━━━ Record set ━━━
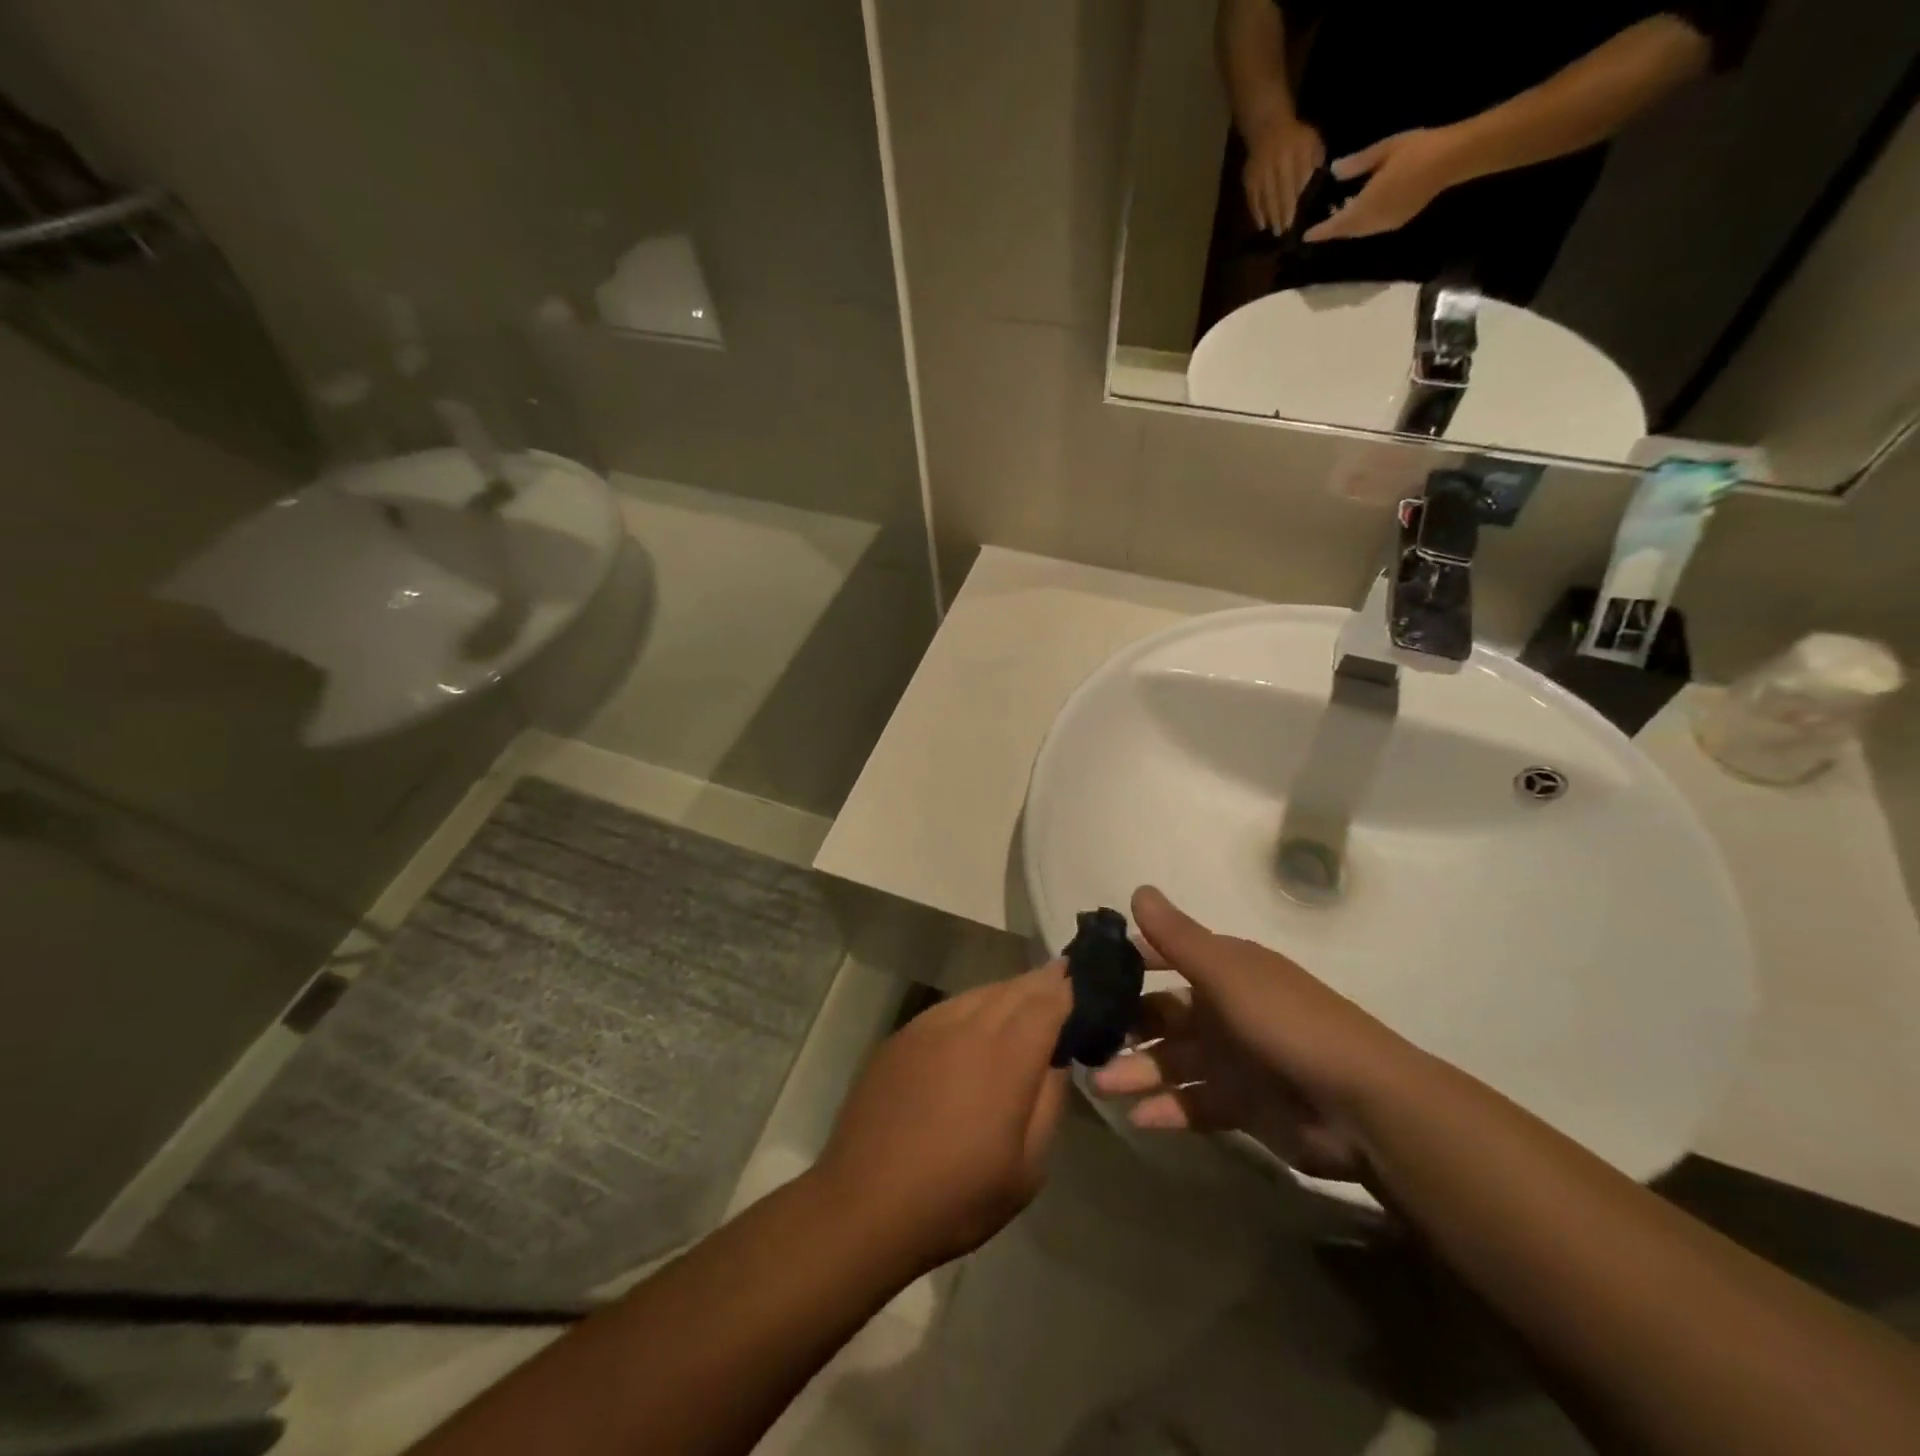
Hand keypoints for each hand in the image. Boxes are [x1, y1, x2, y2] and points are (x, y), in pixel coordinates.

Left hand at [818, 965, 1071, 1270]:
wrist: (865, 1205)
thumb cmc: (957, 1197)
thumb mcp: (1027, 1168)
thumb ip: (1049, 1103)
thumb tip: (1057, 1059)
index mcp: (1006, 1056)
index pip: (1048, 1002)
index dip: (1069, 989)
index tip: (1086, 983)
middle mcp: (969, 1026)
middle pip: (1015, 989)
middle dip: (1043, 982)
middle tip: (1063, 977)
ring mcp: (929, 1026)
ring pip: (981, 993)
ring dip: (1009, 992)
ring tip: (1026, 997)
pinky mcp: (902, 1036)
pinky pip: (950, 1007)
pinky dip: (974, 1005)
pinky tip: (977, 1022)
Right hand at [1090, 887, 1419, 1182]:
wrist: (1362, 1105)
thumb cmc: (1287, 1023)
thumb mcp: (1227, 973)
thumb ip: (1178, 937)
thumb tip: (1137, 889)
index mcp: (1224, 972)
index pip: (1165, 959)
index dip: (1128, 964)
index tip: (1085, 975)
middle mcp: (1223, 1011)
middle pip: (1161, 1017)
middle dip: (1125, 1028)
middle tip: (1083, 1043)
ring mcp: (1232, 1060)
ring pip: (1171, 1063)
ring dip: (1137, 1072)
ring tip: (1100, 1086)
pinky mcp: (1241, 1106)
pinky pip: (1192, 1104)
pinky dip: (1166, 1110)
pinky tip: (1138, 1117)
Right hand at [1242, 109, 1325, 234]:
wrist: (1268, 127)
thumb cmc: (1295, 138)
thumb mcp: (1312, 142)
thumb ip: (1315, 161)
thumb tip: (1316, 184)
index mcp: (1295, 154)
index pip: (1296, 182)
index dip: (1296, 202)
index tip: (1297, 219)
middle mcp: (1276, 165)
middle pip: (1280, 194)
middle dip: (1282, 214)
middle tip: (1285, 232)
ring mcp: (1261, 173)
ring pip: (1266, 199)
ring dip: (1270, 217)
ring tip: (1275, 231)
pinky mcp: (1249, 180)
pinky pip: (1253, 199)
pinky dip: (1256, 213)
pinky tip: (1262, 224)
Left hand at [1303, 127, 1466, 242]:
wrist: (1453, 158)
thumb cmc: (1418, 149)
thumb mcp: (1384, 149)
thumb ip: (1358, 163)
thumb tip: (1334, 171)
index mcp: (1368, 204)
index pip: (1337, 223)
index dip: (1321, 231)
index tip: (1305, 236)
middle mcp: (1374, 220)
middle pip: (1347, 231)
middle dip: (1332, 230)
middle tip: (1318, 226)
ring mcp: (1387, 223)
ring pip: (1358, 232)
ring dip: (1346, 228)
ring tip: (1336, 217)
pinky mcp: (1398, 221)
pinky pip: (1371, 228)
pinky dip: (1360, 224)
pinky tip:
━━━
Task prompt |
Beginning with the first entry above, reproduce every line verbatim until the line with "thumb ip: (1178, 937)", which is included too; omit pictures.

Completed task |
Hand keypoints for each hand in the image. Boxes are [x1, y1, x2, y2] and points are (x, y), in pixel coordinates.

Left hand at [818, 965, 1071, 1270]:
wrist: (865, 1205)
thumb cmc: (957, 1197)
thumb mcp: (1027, 1168)
thumb ip: (1049, 1103)
thumb tip: (1057, 1059)
index mcp: (1006, 1056)
index pip: (1048, 1002)
index dip: (1069, 989)
index tip: (1086, 983)
middle mcp: (969, 1026)
middle pip: (1015, 989)
middle dip: (1043, 982)
middle tip: (1063, 977)
ring mcp: (929, 1026)
ring pip: (981, 993)
ring dip: (1009, 992)
ring tip: (1026, 997)
pinky mcp: (902, 1036)
pinky pip: (950, 1007)
pinky dip: (974, 1005)
pinky tip: (977, 1022)
Right hand at [1090, 887, 1419, 1182]:
wrist: (1362, 1105)
thumb cmc: (1287, 1023)
thumb mcp: (1227, 973)
thumb ip: (1178, 937)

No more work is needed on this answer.